▶ **TASK TO COMPLETE**:
Return only the lines starting at the line that contains "Separat von der Apach" and ending with the final line of the listing; include both endpoints.

▶ **INPUT DATA**:
──────────────────────────────

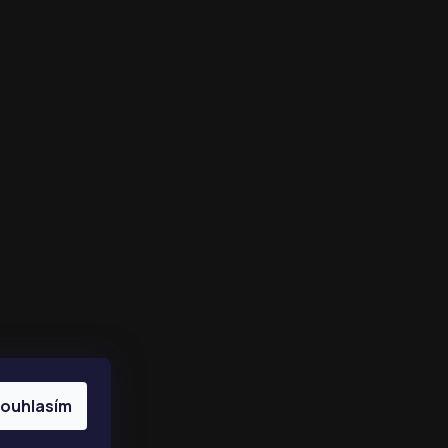
Instagram
Sledovat na Instagramu
ouhlasím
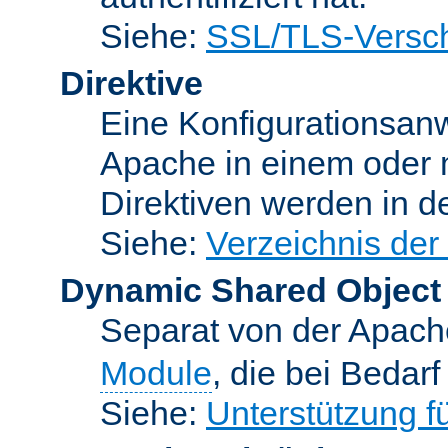
Siehe:
SSL/TLS-Versch
Direktive
Eine Konfigurationsanw
Apache in einem oder 
Direktiven werden in 
Siehe:
Verzeichnis der
Dynamic Shared Object
Separat von der Apach
Module
, die bei Bedar
Siehe:
Unterstützung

──────────────────────────────

▶ **SOLUTION TO THE PROBLEM**:
Separat von der Apach
Module
, die bei Bedar
Siehe:
Unterstützung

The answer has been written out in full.